It’s very easy to make jokes about the subject of orgasm faking. Because the subject entails so much embarrassment and insecurity, particularly of a gendered nature, it’s no wonder pop culture is littered with jokey references to the subject: “By the way, I faked every orgasm,” Frank Drebin tells his about-to-be-ex-girlfriend Jane Spencer during an over-the-top breakup scene in the classic comedy The Naked Gun: From the Files of Police Squad!
But from a sexual- and psychological-health perspective, faked orgasms are both an interesting subject and an important one to study. They do involve, after all, a certain level of dishonesty between sexual partners, so from researchers’ perspectives it’s worth better understanding what’s going on, particularly whether the faking is the result of some underlying issue that could be addressed.

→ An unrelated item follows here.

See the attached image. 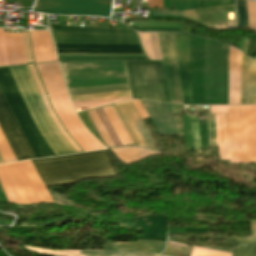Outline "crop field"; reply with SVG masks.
<instances>
[{"label":"crop field","instance_id":"obj_1","mask_svg":"<svg viewBox=\"0 0 256 256\" xmlns=\"http://www.w3.org/2000/svg\"><path fill=\"white\" fill-rule=\"evenodd\" d=\"M31 162L45 187L70 185L91 178L119 177L107 150Z\"/></svg>","mask_w":256,"mask_h":256},{"label":"crop field","instance_id":"obj_2","mask_svg":"<svg viewBox=\"0 0 256 256\" xmlns=\"http://www.w3.org/2000/svg\"><path fill=\"white\" fill-rule=\"evenodd\" d=\"M33 67V66H32ZM32 67L30 66V70L31 73L33 75V78L35 80V83L37 85L38 91L40 93V96L42 98V101L44 103V106L47 110V112L49 113L50 117L52 118V120L54 121L55 125L57 126V128L59 129L60 133L64 136V138L69 142V144L74 148V150L76 152H79V148L78 146L69 138V136L64 132L62 126L60 125L59 121L57 120L55 114L53 113L48 100L46 98V95L43 91V88L41 86V83L38 79H37L40 83V86L42 88V91L45 95V98L47 100V103L52 111V113L54 114L56 120L58 121L59 125L61 126L63 132L68 136V138L77 146H76L67 138V136L62 132L61 128L59 127L57 121L55 120L54 116L52 115L46 100L44 98V95L41 91V88L39 86V83L36 79V76L34 74V71L32 69ZM28 67L26 66H17V67H9V70L14 78V81L19 89V92L35 122V124L37 125L41 135L43 136V138L45 139V141L48 143V145L50 146V148L52 149V151L55 153L56 156H61V155H67V154H73L75 151L73 150V148L68 144V142L63 138V136L59 133V131L57 130L56 126L54 125V123L52 122L51 118L49 117V115L47 114L43 103L41 101V98L39 96V93L37 91L36 85L34 83V80L32 78V75L30 73ZM81 151V150H80Z\"/></svg>","mask_w":256,"mask_h":256},{"label":"crop field","instance_id":"obj_3","mask_svg":"<svg viewBox=\"0 0 256 256\" xmlns=\"http://www.w3.org/2000/svg\"><path fill=\"white\" fill-rule=\"evenodd\" d=\"M0 89L27 138L36 158L53 157L54 154L40 135L13 82L8 67L0 68Z\"/></svg>","mask_w":256,"mask_h":256},{"label":"crop field","instance_id":"obj_4","mask_svg":"<svg viewBox=\"0 0 256 256\" xmlns=\"http://www.w3.org/2000/svg\"><path fill=\"white\" fill-rule=\"evenodd\" d=\"M133 99L169 101L161 62H126Z\"/></svg>","mask_w":256,"mask_h":256},{"label":"crop field","instance_id":"obj_5","mask_svg":"<svg viewBox=\"0 0 256 256\" xmlns=\"http://www.w3.org/2000/svg\"><path fill=\"white\" fill-rule=\"evenodd\" d=\"M55 43L139 44L131 30L50 26Z\"/></svg>","mask_w":256,"mask_h":256},{"label":"crop field","instance_id":"obj_6","mask_svg":"<svg viewBox=\"0 0 256 256\" xmlns=\"http://www.w3.org/2000/svg\"><path fill=\"white\" fill-rule=\"evenodd\" d=\"M110 113L112 114L115 122L117 123L119 129L123 130V132L125 133L130 145H134L132 139L130 138L128 132L126 131L124 125L122 124L121 120L119 119L117 113L115 112L113 106H111V109L116 117H114L110 107H108ZM107 107L104 108H100V109H96V110H92V111H88V112H84V113H80V117L82 118V120L85 122V124L87 125V127L89 128V130L94 133L106 146H122V145H127L128 141L124 135V133L120 132V130L118 129L116 123L114 122L111 114L109 113ZM128 143V145H129Z\"/></svg>","mask_w":256,"mask_h":256},{"label":"crop field","instance_id":"obj_7","mask_svg":"<svg viewBox=\"0 0 256 256\" xmlns=\"http://www.w3.org/2000/svg\"><path fill=\"white\" fill-rule=\"evenodd\" d=\"M6 167L18 185L27 204L53 202L30 160L7 164Z\"/></svg>","mask_w":256,"mask_h":256},{"label":"crop field","instance_id":"obj_8","mask_svg":"<svg viewBox=\"0 0 256 256\" xmlns=\"http://www.w3.org/2000/svg\"><path fill=\"white\" fill-rule=\"evenodd\" d=\"M111 0H39L33 11L109 17Z\"/></svg>","mask_w":256,"mask_h":256},{"label":"crop field","instance_id":"obj_9","mask_svg":"<svg viewBox=\"0 0 256 256\" xmlns=\"http://www.w3.org/2000/svg\"><path fill=\"white\" fill-rule=\"evenodd\" d=\"M0 128L17 161L35 158L1 91Z\"/></svg>","mask_w":256,"mask_h":256},{"label":"crop field","instance_id":"obj_10","mask_svg":"<svg viewBox=\"0 0 256 256\" xmlns=\"http://www.w3.org/2000/svg\"><path fill=\"white\" fill-rule=\"evenodd\" d=\"M116 107L131 135L133 136L137 146L159 151L150 132L131 101L116 104Z\"/></svg>","mask_w":256,"mask_h":256},{"label":"crop field","instance_id":"obj_11","mask_svg":"<svg viewBox=\"0 0 256 256\" xmlns=\"http://www.w3.org/2000/svg\"><path fill=\"white\" fill-rule=\"evenodd\" d=\"M122 90H129L127 85H120V86H106V87H94V88H84V89H74L70 90L72 95H79V94H90V93H100V92H111V91H122ZM129 93V91H122V92H111V93H101V94H90V95H79V96H72V98L77 97H89V96H100V95H112V94H124ZM130 96L129 94L124 95H112V96H101V97H89V98H77L74 99V102L77 101H87V100H97V99H106V98H116V97H126ZM126 98H116V99H106V100H97V101H87V102H77L73 103L76 110H81L89 107H94L102 104H107L115 101H120Z\"/></svg>","mask_w":256,"mask_h":256},{"label":"crop field","instance_id":"obj_12","mask_svg":"<svg viewBox=\"0 0 256 256\" xmlns=\"http://www.w3.org/2000/svg\"><path fill=\"white\" fill-rule=\"evenodd\" d=\"M160 135H178L170 104L141 101Z\"/></svg>","mask_w":256,"mask_h":256},{"label":"crop field","instance_id":"obj_13","mask_svg":"<svg viewBox=\"0 0 256 256\" xmlns=\"http://www.w3.org/2000/svg\"><path fill=\"white\" fill-rule=\"evenodd\" d=\"M26 63L33 62L28 35L21 34ZM8 65L25 64L20 34L4 33Z\"/></svg>","mask_w":256,"mask_h":256},{"label":"crop field","instance_id":"obj_14","mask_svg":"<svg viewBox=\"0 0 256 256\" xmlns=\"http://www.w3.org/2000/svg\"><path fill=\"white\" fill-rule=\"evenodd\" d=\"M159 34H170V33H157V35H158V40H159V44H160L162 58H163V53H164L165 63H166V57H167V63H168V68H169V73H170V78H171L174 98H175V100L180 101L172 37L171 36H163L164 45H165V51H166V57H165V51H164L162 35H160V37H161V42H162V47H163V53H162V48H161V42H160ZM174 42H175V37H174ZM175 50H176V45H175ZM164 58H163V63H164ZM176 58H177V53H176ZM165 63H164V69H165V74H166V79H167V85H168V90H169V95H170V101L172 103V99H173V102H177V101H174V98H173V93H172V88H171V83H170L167 63H166V68H167V73H168V78H169V84H170V89H171V94H172V99H171V94H170V89H169V84H168V78H167ZM177 66H178V61H177ZM178 74H179V69H178ZM179 82H180V77H179ZM180 90H181V85H180ZM181 98H182V93H181ZM177 103H181V102H177ZM182 104H183V101H182Z\"/></svg>","mask_w":256,"mask_h":256},{"label":"crop field","instance_id":"obj_15","mask_svg":"<svg viewBox=\"0 0 256 256\" xmlns=\"http://www.w3.org/2000/svg\"><path fill=\"white\" fill-rule=\"evenodd\" d=\"M175 37H176L183 101H184V104L186 105H192L186 35L175 34Z\"/></svg>","mask_w":256,"mask_h":256},{"label":"crop field","instance_id":"obj_16","mask_svg":"<svg viewBox=\"0 0 256 256\" xmlns=\"http://www.w3.org/2000/svg\"><path fill=\"white\" fill-rule=\"evenodd\" d=\"M241 52L229 46V104H239Z\"/></svg>","mask_w":256,"mask_h":256},{"label":"crop field","instance_id":"obj_17","mask_svg":"<svg viewBox=\"0 0 256 256\" xmlns=\"http://www.w3.org/2000/svg\"><path fill=\"white\" fill-rule=\"evenodd\" d=\"M31 251L53 256H158L156 253H143V252H112V251H99V250H71V251H55L50 249L36 248L25 246Z\"/></svg>","mask_w":256,"mask_h":256},{"label":"crop field","instance_id":"obj_18","mask_svg":"<svg viewBox=\"0 0 256 256\" xmlns=\"http://www.w3.org/2000/svg\"><path fill=\"white\" fill-rule=\"evenodd\" d=\"M165 242L137 240V243L106 242L103 249L162 252Z\"/></svg>","mask_w":256,"mask_h":256},{"label":"crop field","instance_id":"obj_19","mask_svg":"<svg viewBox=\"0 0 256 256\" xmlns=\"http://www.w3.org/2000/svg\"><path fill=\"white\" fill-rule=\"evenodd\" d=\"M0 185L9 203L26 204L5 165L0 166Z\"/></svg>","mask_w":256,"mask_h":256},{"label":"crop field","instance_id":"obj_20","mask_svg":"<svg viewBox=\"0 0 256 256\" xmlns=\"http://www.w3.org/2000/svg\"><path fill=\"white\" fill-rule=\"evenodd\" d=\"M234 9V5L199 9L200 22L236 21L235 15L234 20H228L227 16Z\"/></svg>","mask_w":256,"mask_h":256},{"label":"crop field","instance_id":"obj_21","mask_svg":"<svg viewBox=\"0 0 256 256\" xmlns=\"http://www.w3.org/2000/svg\"><path fill=\"white\" fill-rule=\"evenodd\" d=\"M57 49L141 51L139 45L55 44Z\"/></svg>","mask_w":256,"mask_h":256},{"label":"crop field","instance_id":"obj_22","mask_svg":"<svg viewBox=\"0 0 256 256\" xmlns=\"http://www.w3.org/2000/svg\"><path fill=\"white\" fill-rule=\"evenodd\" d=\"M111 150L117 158H119L121 161H123L127 165L133 162H136L142 158L148 157L150 155L159 154L156 152H151L141 148H133V147L118 148V149H111Z\"/></svg>","mask_w":256,"mask_h":256},{"label":"crop field","instance_id":"obj_23","mask_svg":"<svg viewBox=\"0 0 256 256\" xmlns=\"http://www.w3.org/2000/svg\"><path fill=\"white\" fill-rule=\"evenodd\" d=\"M216 122L219 160H229L226 135V114L216 115Z\"/></svg>","mask_w":256,"mask_h":256},{"label":"crop field","instance_id":"obj_24","mask_svg":"<svg viewBox=\"0 0 256 256\" xmlns=\"http://www.w3.org/2000/svg\"><path fill=\"white\" fill-rule=\"evenodd\" d=\"M207 249L218 250L226 253L233 254V256H256V243L246 245L239 243L237 247H207Z\"/></svg>","mask_w":256,"mask_h":256},{"label":"crop field","instance_id":"obj_25","mask_svg":"<svg viewBox=\"0 0 256 256\" xmlns=\"http://www.w3.org/2000/svg\"><path fill=\"white\" fill-rule=\"evenodd\" d=\"M247 104H256V60L249 59Z\"/></svg>","mask_w":256,"mask_h":256},{"label":"crop field","instance_id":"obj_26","mask_svg":"<svg viewBox=\"0 0 256 256\" xmlns=\"http://www.w3.org/2000/svg\"><path fill=\"white\" fill-rule=\"evenodd\" d=\"M60 61L146 60L145 57H58Z\"/></svg>","mask_w":256,"mask_h":256},{"label":"crop field","instance_id":"obj_27","mask_svg":"<svg viewBox=\"0 0 256 256\" xmlns=\"http://www.w3.org/2000/svg\"><path fill=\"white\" fill-rule=\"evenodd\" d=\"M248 58L242 54L240 104H246Z\"/></svg>","mask_w":256,"mask_h":256},{"label":"crop field","instance_id":"obj_28","mask_svg":"<svg viewBox=\"0 0 256 256\" xmlns=\"http://www.w3.org/2000/svg\"><path fill=\"white\" fill-rule=\"evenodd\" d=\"M237 8V27L248 29V19L245 0H235Z\"/></svg>","mask_w":256,"mask_h":256},{"label":"crop field","instance_id":"obj_29","mask_svg":"<svg viewBox=\"0 0 256 256\" xmlns=\"http://www.w3.org/2000/svg\"><path fill=\"white\" fill-rule=\"evenodd\" d=\"M0 155L4 163L16 161L10 147L8 146L3 134L0 131Z\"/></svg>","mask_w":256,"mask_h":256},{"label":"crop field","instance_id":"obj_30","mask_svg":"<svg viewBox=\"0 0 256 256\" xmlns=\"http://www.w3.org/2000/svg\"><path fill=\"white\" fill-rule=\"evenodd\" d=\"M209 147L217 146L215 115L207 116Z\"/></svg>","mask_w":256,"mask_h":256},{"label":"crop field","instance_id":"obj_31","mask_svg":"<svg viewBox=\"0 0 256 256\" xmlns=\"http://www.w3.org/2000/svg\"><path fill=\"white\" fill-rule=\"evenodd\" d=\"M198 8L197 0H172L171 9L187 10Z\"/></svg>","mask_w":256,"mask_h":256},{"label":"crop field","instance_id":"obj_32","mask_svg":"<svg viewBox=\"0 0 256 256\" xmlns=\"http://www.w3.org/2000/svg\"><path fill=\"white\" fill-rule=\"evenodd\" d=\"M247 9H248V18H249V29L256 31V1H248Z\"/></svg>","mask_w":256,"mask_h":256},{"label":"crop field","instance_id":"obj_33","mask_svg":"<svg viewBox=\"0 0 256 256\" xmlns=\"http://www.w3.org/2000/svg\"><path fill=\"white\" fill-rule=\"evenodd\" d=\"M190 121H191V129H192V136H193V142H194V150H198V149H201L198 119L196 120L195 117H192L190 118Z\"/></svg>","mask_w":256,"mask_h":256},{"label":"crop field","instance_id":"obj_34","mask_svg":"<svg viewBox=\"0 0 256 256\" xmlns=\"http://www.w3.org/2000/svg\"><path fill=\"white\" fill-rule=\"evenodd\" d=\"M251 229L250 231L253 232V235L248 238H237L233 237L228 241H234V242H244V243H253L256 242V221L250 220Z\"/></svg>","mask_w":256,"mask_h":256},{"label":"crop field","instance_id":"obj_35","mask_svg":"<svg viewBox=\"0 0 256 256\" xmlns=\"http://www.w3.org/2000/svg\"><path fill=\"white\" fill-rule=\"evenodd\" d=\"M57 53H142V52L57 50Z\"/></svg>","mask_w":256,"mask_h":256},{"label":"crop field","instance_id":"obj_36","mask_svg":"<svg viewBox=\"0 0 256 256\" xmlns=\"http://www.w3.org/2000/svg\"><path fill=\"white\" fill-rule=\"evenodd\" d=\"M60 56H144L143 54H60Z\"/></svg>","mask_w":256,"mask_h":256},{"label":"crop field","instance_id":"obj_37","mask_svg":"<svg viewBox=\"0 0 256 256\" xmlns=\"http://www.w3.org/2000/svg\"><path fill=\"white\" fill-rule=\"evenodd\" d=\"M153 45L155 60H161L156 33H149Z\"/></svg>","mask_w":256,"mask_h":256},{"label":"crop field","instance_id":"obj_38","mask_svg":"<svg viewBox=\"0 0 256 256\" xmlns=\"http://www.w3.org/2000/svg\"><path fill=\"white\" fill-rule=\"evenodd\" d=\"M132 101H133L135 107L137 108L139 114L142 116V118L148 115V114L146 115V113H145V111H144L145 109L143 110V108H142V106L140 105L139 101H136V100H132ZM147 117H148V116H147ZM145 118H146V117H145ZM143 119H144V118H143Z\"/></svg>","mask_w":256,"mask_h":256},{"label":"crop field","instance_id":"obj_39","mask_svg":"<svg viewBox=\"0 0 256 256\" xmlns=\"http://www.w3.org/2000/svg\"><path fill=\"white\" fill-rule=\"evenodd\" d=\"M149 8H163L162 0H149Z\"/></svg>","mask_w":256,"mask_h":256},{"label":"crop field","instance_id":"obj_40","mask_svg":"<svg viewBox=\"0 0 256 256\" xmlns=\"http://www.w3.org/2000/svg\"><path fill=\"white\" fill-rule=\"evenodd\" d=\"M174 119H175L176 124H177V128H178V133H179V135H184V134H183V129H182L181 117H177V118H174Z\"/></svg>","mask_w":256,"mask_h":256},{"label":"crop field","instance_id":"obj_41","mask_svg":"<svg viewBox=\"0 0 256 256\" xmlns=\"http://www.w3.org/2000/svg\"><path fill=\"white\" fill-rule=\"evenodd\" d=\"M173 113H179V112H184L183 106L182 105H176V104H171Z\"/></svg>","mask_w":256,"mask_h":256},{"label":"crop field","instance_id":"obj_42","mask_svg":"<svg viewBox=\"0 0 256 256\" xmlns=\"http://www.w3.org/2000/svg\"><path fill=\"white\" fill-rule=\"evenodd\" d=\"M192 248L202 249V248H198V247H194V246H192ZM202 250H207V249H202ZM208 251H213V250H208ZM213 252H218V251H213ZM218 253H222V252H218ZM224 254H226V253H224Z\"/></svg>","mask_w":256,"mask_h":256},{"label":"crop field","instance_id":"obj_43","mask_svg":"<svg viewBox=\"0 0 256 256\" xmlns=\"http://www.w3.org/2000/svg\"><path fill=\"white\" fill-rule=\"evenodd\" d=\"M169 243H173V244H177V245H181V246H185V245H182V244H178V243H174V242H170ZM186 247V246H185Z\"/></svg>","mask_w":256,"mask_h":256},{"label":"crop field","instance_id":"obj_44","mask_svg":"<svg viewBox=\"0 0 256 256\" xmlns=\"http://www.w3.org/2000/svg\"><path fill=\"white\" fill-rule=\"evenodd\" d=\"M1 163H3V161H2V159H1V157H0V164H1Z\"/></svg>","mask_w":256,"mask_h":256},{"label":"crop field","instance_id":"obj_45","mask_svg":"<svg viewBox=\"0 0 256 256\" xmlns=\"http://www.w3.org/2000/svg\"><path fill=\"white\" fill-rule=\"evenodd\" d=\"M161 256H165V255H161Z\"/></svg>","mask_w":256,"mask_h":256}]
</instances>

In a new paper in the Archives of Sexual Behavior, Danya Goodman and Omri Gillath of the University of Kansas, and Parnia Haj-Mohamadi of Emerson College in Boston explain that previously, most research about faked orgasm has focused on the frequency of the act rather than the motivating factors behind it. They want to change that, and so they have created a new scale they have developed called the Pretending Orgasms Reasons Measure, or PORM (no, not PORN).
As the researchers explain, there have been some past efforts to develop scales studying this issue, but they’ve been limited: One such scale was only applicable to female subjects, for example, while another wasn’t developed, they argue, with sufficient statistical rigor. To attempt to do a more rigorous job, the researchers first solicited a bunch of college students to explain why they had faked orgasms. Then they asked a larger online group of more than 400 to note which of those reasons applied to them. Through the statistical number-crunching used to generate these sorts of scales, the researchers came up with six factors (that is, statistically distinct categories into which individual questions neatly fit): feels good, for partner, not into sex, manipulation/power, insecurity, and emotional communication.
The point of this study was mostly to offer something of a proof-of-concept of the PORM scale rather than to generate conclusive new findings on this subject, but they did find some interesting nuggets: For example, when the researchers applied their scale to an online sample of almost 1,600, they found that while 76 percent of women reported having faked an orgasm at least once, the number was also rather high for men, at 41 percent. That’s less of a gender divide than the prevailing conversation on this subject might have suggested. It’s also a lot of faking, overall, which suggests this is a very fertile area for more research.